Come andarono i fatti e chi furono i protagonisti di quella tragedia?
Regnava Tarquinio il Superbo, uomo assai superstizioso, oltre che assai superbo.
Un inquietante prodigio aveva sconvolto la superstiziosa corte etrusca: un enorme serpente era comparso nella Reggia provocando scompiglio e terrore.
Il Re consultò maghi ed indovini, ma, alla fine, decise di inviare a Delfi, (dove sorgeva il Santuario di Apollo) per un responso, due dei suoi figli: Tito e Arrunte, accompagnati dal nobile romano Lucio Giunio, detto Bruto, cioè: “stolto”.

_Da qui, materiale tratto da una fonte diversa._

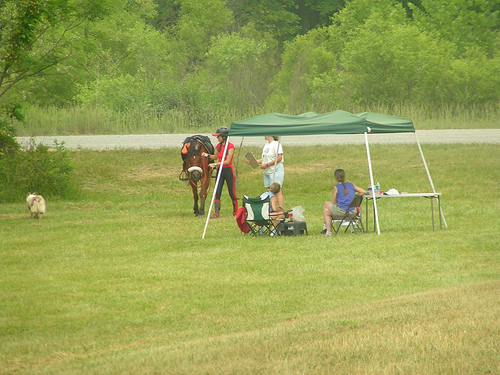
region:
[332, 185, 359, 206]
The lady is wearing a sleeveless blue shirt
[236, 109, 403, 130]
green roof being held up by white poles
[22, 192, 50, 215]
a white animal off by itself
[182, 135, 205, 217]
brown horse with head hung down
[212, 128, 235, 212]
lady wearing black and red clothes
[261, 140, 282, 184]
lady wearing white shorts and top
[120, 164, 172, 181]
a dry area of grass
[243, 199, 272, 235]
green and white lawn chair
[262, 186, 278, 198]
lady with short hair wearing light blue sleeveless shirt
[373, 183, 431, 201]
a water bottle sitting on table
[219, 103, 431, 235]
chairs under a green canopy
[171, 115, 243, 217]
a woman with a horse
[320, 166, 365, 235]
a person sitting on a folding chair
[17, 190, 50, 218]
a shaggy white dog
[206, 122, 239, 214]
a woman in a red and blue outfit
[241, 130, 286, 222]
a woman with a clip board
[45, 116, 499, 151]
a road with grass on both sides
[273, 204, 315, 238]
a grey stool with a drink on it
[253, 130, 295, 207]
a woman in a white shirt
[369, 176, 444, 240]
a folding table with drinks on it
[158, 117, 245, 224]
Woman tending to a horse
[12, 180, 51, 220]
White dog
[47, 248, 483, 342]
Green field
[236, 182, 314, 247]
Woman sitting in a green chair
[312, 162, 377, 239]
Woman sitting in a brown folding chair.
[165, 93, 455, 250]
A tent in a field.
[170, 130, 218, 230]
Brown Horse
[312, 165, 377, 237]
Woman in a blue shirt.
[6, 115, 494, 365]
Road behind the field.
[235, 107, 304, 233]
Woman with a clipboard.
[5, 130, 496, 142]
grey road in distance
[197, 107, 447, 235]
green canopy with white poles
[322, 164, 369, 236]
woman sitting in chair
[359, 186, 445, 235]
folding table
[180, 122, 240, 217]
person standing beside small horse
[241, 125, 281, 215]
woman standing and holding a clipboard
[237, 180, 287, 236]
woman sitting in low camp chair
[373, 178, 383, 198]
bottle of water on folding table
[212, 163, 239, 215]
woman wearing red and black pants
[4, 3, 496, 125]
many trees near road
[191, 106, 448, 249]
Green tent in the grass.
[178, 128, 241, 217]
Person next to a horse.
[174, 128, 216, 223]
Brown horse standing on grass.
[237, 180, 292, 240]
Person sitting in a chair.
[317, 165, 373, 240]
Person wearing a blue shirt.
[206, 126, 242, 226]
Person wearing a red shirt.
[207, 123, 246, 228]
Person wearing a black helmet.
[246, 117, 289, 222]
Person wearing a white shirt.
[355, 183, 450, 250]
White table in the grass.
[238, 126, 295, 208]
Person holding a clipboard.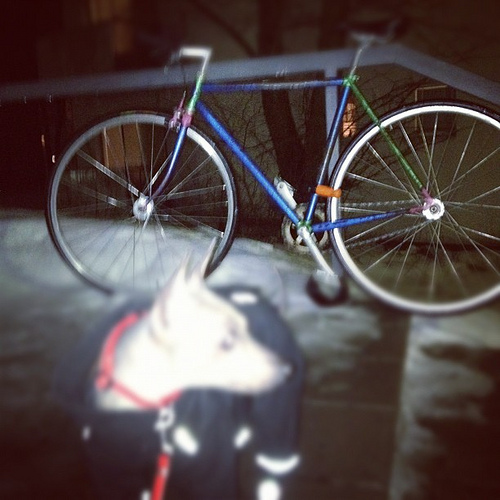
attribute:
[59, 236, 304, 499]
dog — small, white, blurry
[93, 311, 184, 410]
collar — red, nylon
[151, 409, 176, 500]
leash — red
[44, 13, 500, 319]
bicycle — blue, parked, green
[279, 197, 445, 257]
chain — silver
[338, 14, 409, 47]
seat — leather, black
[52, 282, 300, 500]
clothes — dark, black, blue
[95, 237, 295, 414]
hair — short, tan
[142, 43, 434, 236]
frame — blue, metal, triangular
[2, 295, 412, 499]
porch — cement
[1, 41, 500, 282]
railing — silver, metal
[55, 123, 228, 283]
spokes — silver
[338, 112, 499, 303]
spokes — silver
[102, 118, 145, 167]
window — lit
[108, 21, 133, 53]
window — lit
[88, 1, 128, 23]
window — lit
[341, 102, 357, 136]
window — lit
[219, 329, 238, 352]
eye — black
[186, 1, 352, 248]
tree — bare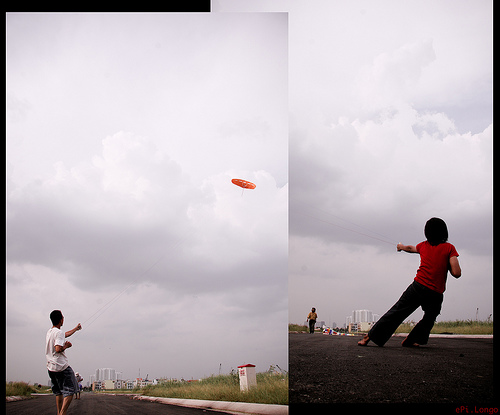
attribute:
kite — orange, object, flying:
[227, 176, 257, 194]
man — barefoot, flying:
[44, 309, 84, 414]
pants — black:
[361, 273, 442, 346]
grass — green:
[138, 375, 283, 405]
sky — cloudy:
[9, 3, 494, 312]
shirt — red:
[414, 241, 457, 292]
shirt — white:
[46, 327, 70, 374]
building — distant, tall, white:
[95, 361, 118, 386]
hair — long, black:
[424, 217, 447, 245]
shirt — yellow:
[309, 310, 318, 320]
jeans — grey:
[49, 369, 80, 396]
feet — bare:
[351, 331, 371, 350]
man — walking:
[308, 305, 320, 332]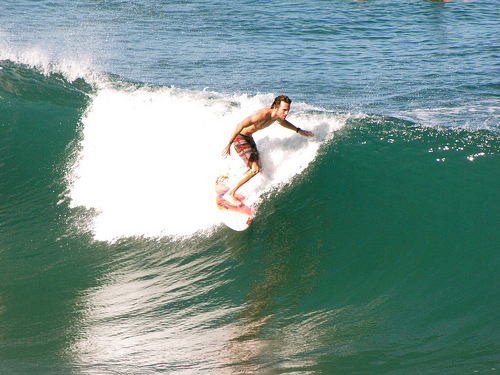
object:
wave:
[1, 40, 491, 158]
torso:
[223, 107, 272, 134]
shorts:
[232, 133, 260, 167]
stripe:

Questi, che stolto non era, ma solo assetato di rancore verso la famiglia reale, responsabile della morte del fratello, li accompagnò di buon grado, ma dimostrò, sulla via del ritorno, di che pasta era fatto.
L’oracolo, infatti, s’era espresso così:
“… il potere su Roma, spetterà a colui che per primo bacerà la Madre.”

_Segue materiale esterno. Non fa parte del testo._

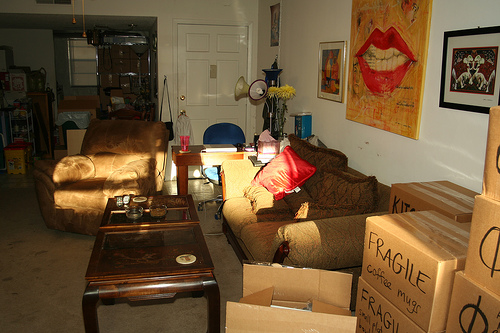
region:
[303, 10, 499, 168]
painting on the wall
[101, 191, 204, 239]
ashtrays on the table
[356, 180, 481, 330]
the boxes are brown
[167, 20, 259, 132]
the door is closed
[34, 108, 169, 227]
the seat is brown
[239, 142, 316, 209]
the pillow is red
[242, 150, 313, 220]
pillow on the couch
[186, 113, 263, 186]
the chair is blue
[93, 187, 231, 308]
the table is brown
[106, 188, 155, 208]
remote controls on table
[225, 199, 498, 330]
Boxes moving in moving out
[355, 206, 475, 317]
Packed box FRAGILE coffee mugs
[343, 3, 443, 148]
Wild red lips wall art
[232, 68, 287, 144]
Pole lamp end couch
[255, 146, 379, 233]
Accent pillows thrown couch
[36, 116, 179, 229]
Suede brown recliner chair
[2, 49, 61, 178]
More items move piled background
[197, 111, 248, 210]
Blue rolling desk chair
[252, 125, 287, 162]
Box tissue ready sneeze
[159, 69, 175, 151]
Purse hangs wall next door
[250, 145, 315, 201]
Red throw pillow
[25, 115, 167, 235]
Brown rocking recliner chair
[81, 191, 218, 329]
Wooden rectangular coffee table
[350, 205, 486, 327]
Box of fragile coffee mugs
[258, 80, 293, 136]
Vase of large yellow flowers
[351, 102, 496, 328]
Stacks of unpacked moving boxes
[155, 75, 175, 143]
Purse hanging from a hook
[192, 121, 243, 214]
Blue rolling desk chair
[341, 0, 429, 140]
Large picture of lips and teeth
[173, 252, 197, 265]
Drink coaster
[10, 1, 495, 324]
a semi-cluttered room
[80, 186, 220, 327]
a brown coffee table with various items on it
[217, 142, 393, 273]
a couch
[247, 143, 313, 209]
a large red cushion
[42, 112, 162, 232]
a large cushioned chair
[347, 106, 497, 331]
boxes piled near wall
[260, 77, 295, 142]
tall yellow flowers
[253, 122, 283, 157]
a facial tissue dispenser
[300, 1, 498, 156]
artwork on wall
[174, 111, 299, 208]
rolling chair behind desk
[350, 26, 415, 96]
Giant red lips with teeth on the wall.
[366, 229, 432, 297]
The word FRAGILE written on the side of a box.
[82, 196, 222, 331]
A long brown wood and glass coffee table.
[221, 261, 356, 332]
An open box on the floor near a coffee table.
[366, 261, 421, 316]
Coffee mugs written on a box under the word FRAGILE.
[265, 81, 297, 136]
Two tall yellow flowers.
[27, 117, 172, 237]
A large brown chair in a living room.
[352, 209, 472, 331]
Two brown boxes stacked up that say FRAGILE on them.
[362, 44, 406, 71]
White teeth on a painting on the wall.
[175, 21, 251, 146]
White door past a blue chair.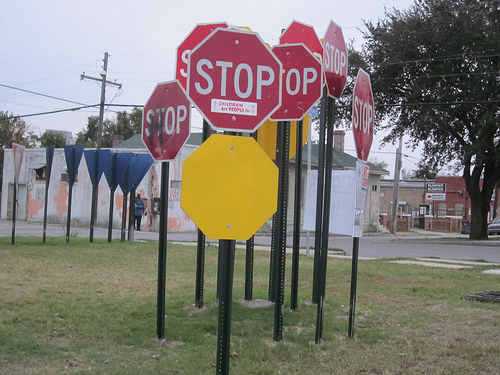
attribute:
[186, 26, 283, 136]
stop sign — red, grouped, clustered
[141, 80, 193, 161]
stop sign — red, clustered, grouped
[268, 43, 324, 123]
stop sign — clustered, grouped, red, white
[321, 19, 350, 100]
stop sign — red, clustered, grouped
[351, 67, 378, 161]
stop sign — red, grouped, clustered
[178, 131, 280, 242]
sign — octagonal, yellow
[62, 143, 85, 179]
sign — blue, triangular, clustered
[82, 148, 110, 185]
sign — clustered, blue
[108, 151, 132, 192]
sign — clustered, blue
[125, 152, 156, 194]
sign — clustered, blue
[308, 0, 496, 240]
tree — green, dark green, large, big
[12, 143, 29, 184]
sign — white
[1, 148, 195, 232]
building — white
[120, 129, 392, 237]
building — white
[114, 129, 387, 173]
roof — grey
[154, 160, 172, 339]
post — green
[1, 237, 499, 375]
grass — sparse, brown, green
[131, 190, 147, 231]
person — standing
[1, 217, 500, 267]
street — public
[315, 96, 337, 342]
pole — black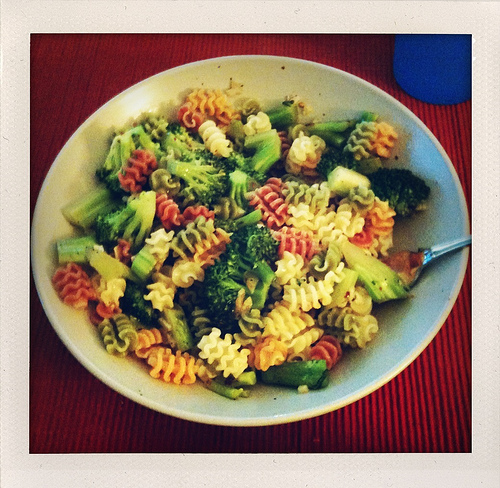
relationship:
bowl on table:
[28, 54, 468, 429] [31, 36, 472, 451]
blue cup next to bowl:
[392, 34, 471, 105] [28, 54, 468, 429]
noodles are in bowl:
[126, 155, 354, 346] [38, 36, 475, 444]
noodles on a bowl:
[50, 77, 398, 385] [29, 54, 471, 427]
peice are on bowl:
[120, 151, 148, 195] [29, 54, 471, 427]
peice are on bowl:
[33, 52, 465, 433] [29, 54, 471, 427]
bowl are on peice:
[29, 54, 471, 427] [120, 151, 148, 195]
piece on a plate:
[341, 118, 397, 164] [28, 52, 470, 430]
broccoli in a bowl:
[54, 92, 449, 384] [59, 60, 459, 426]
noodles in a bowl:
[50, 77, 398, 385] [59, 60, 459, 426]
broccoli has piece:
[371, 167, 433, 224] [372, 161, 446, 231]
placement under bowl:
[381, 383, 464, 443] [29, 54, 471, 427]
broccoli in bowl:
[168, 154, 229, 206] [29, 54, 471, 427]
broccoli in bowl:
[370, 166, 431, 217] [29, 54, 471, 427]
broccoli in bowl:
[205, 222, 283, 324] [29, 54, 471, 427]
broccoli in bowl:
[89, 190, 165, 255] [29, 54, 471, 427]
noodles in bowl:
[50, 77, 398, 385] [29, 54, 471, 427]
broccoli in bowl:
[115, 125, 207, 174] [28, 54, 468, 429]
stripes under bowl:
[402, 375, 456, 440] [29, 54, 471, 427]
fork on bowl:
[379, 235, 472, 291] [28, 54, 468, 429]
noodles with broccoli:
[50, 77, 398, 385] [375, 167, 427, 211]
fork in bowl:
[379, 231, 471, 291] [28, 54, 468, 429]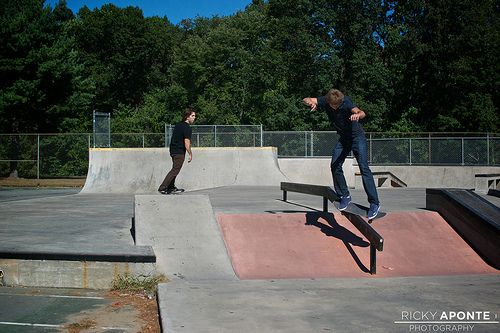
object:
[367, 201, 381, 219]
shoe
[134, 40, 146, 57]
trees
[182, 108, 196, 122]
hair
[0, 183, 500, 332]
ground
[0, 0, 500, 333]
skatepark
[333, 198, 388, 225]
skateboard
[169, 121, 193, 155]
shirt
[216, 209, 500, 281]
red paint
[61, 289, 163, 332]
dirt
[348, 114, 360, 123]
hand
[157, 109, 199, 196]
boy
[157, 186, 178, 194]
black shoes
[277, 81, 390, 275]
skate boarding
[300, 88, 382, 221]
boy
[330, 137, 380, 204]
jeans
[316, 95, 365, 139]
shirt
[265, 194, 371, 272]
shadow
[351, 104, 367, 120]
arm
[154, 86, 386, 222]
skateboarding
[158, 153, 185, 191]
pants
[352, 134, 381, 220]
leg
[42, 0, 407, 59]
sky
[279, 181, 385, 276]
railing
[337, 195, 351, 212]
shoe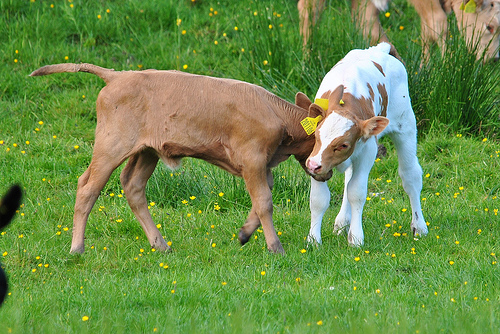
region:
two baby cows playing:
[29, 35, 448, 254]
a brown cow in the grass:
[52, 45, 300, 249]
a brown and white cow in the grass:
[319, 34, 434, 229]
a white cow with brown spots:
[352, 64, 399, 113]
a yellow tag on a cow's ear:
[300, 98, 322, 137]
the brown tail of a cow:
[30, 43, 110, 93]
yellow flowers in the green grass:
[132, 257, 328, 313]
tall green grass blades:
[437, 30, 494, 132]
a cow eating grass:
[425, 7, 499, 69]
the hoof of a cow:
[235, 220, 256, 246]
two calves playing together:
[20, 20, 455, 263]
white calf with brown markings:
[297, 35, 435, 250]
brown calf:
[27, 54, 324, 263]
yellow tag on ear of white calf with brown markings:
[298, 107, 324, 137]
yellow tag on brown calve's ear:
[315, 93, 335, 108]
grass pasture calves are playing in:
[8, 65, 490, 332]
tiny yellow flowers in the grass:
[12, 5, 499, 331]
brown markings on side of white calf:
[355, 58, 402, 120]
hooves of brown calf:
[68, 235, 285, 255]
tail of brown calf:
[25, 56, 105, 82]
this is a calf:
[306, 45, 438, 275]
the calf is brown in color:
[185, 90, 230, 142]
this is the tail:
[29, 55, 99, 88]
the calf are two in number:
[86, 42, 432, 276]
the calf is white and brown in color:
[356, 80, 380, 122]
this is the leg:
[398, 125, 434, 243]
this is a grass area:
[279, 248, 378, 332]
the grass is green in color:
[345, 268, 452, 331]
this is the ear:
[358, 113, 391, 147]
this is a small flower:
[259, 57, 280, 67]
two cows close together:
[57, 25, 437, 250]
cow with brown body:
[55, 50, 335, 262]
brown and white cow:
[312, 37, 412, 242]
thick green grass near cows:
[425, 165, 496, 305]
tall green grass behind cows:
[325, 21, 485, 131]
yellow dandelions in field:
[146, 196, 286, 322]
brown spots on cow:
[325, 56, 395, 141]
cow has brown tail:
[34, 28, 132, 125]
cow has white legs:
[298, 128, 425, 268]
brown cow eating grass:
[294, 1, 492, 63]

Fu così che, giunti in patria, mentre i due fratelli discutevano su chi di loro avesse più diritto a quel privilegio, Giunio il “Bruto” finse d’inciampare e cadendo, baciò il suolo, cioè la Madre-Terra, facendo fede alle parole dell’oracolo.
Qualche giorno più tardi, nel corso di un banchetto, un certo Lucio Tarquinio Collatino, parente del Re, si vantava dell’onestà di Lucrezia, la bellissima moglie, ed invitava nella sua casa Sesto Tarquinio, il primogenito del Sovrano.
Questi accettò l’invito e provò a sedurre la bella Lucrezia. La donna, però, lo respinse e quegli, in preda alla collera, la stuprò.
Prima di togliersi la vita, la virtuosa Lucrezia informò dell’accaduto marito, amici e parenti e chiese loro di vendicarla.
Fu proprio Giunio Bruto, animato dal suo odio verso la famiglia Tarquinia, ad occuparsi della faccenda. Cavalcando l’onda della grande emozione suscitata da quell’episodio, egli spinse la popolazione alla rivolta.
Al cospetto delle spoglie della virtuosa patrizia, egli tenne un vibrante discorso funebre che infiammò il popolo: elogiò la virtù di Lucrezia e denunciò i delitti della famiglia Tarquinia.
Fu la fine della Monarchia: Tarquinio il Superbo e la sua famiglia furono cacciati via a furor di popolo e in sua vece fu invocata la Repubblica. Proprio Giunio e Collatino, furono i primi due Consoli eletti.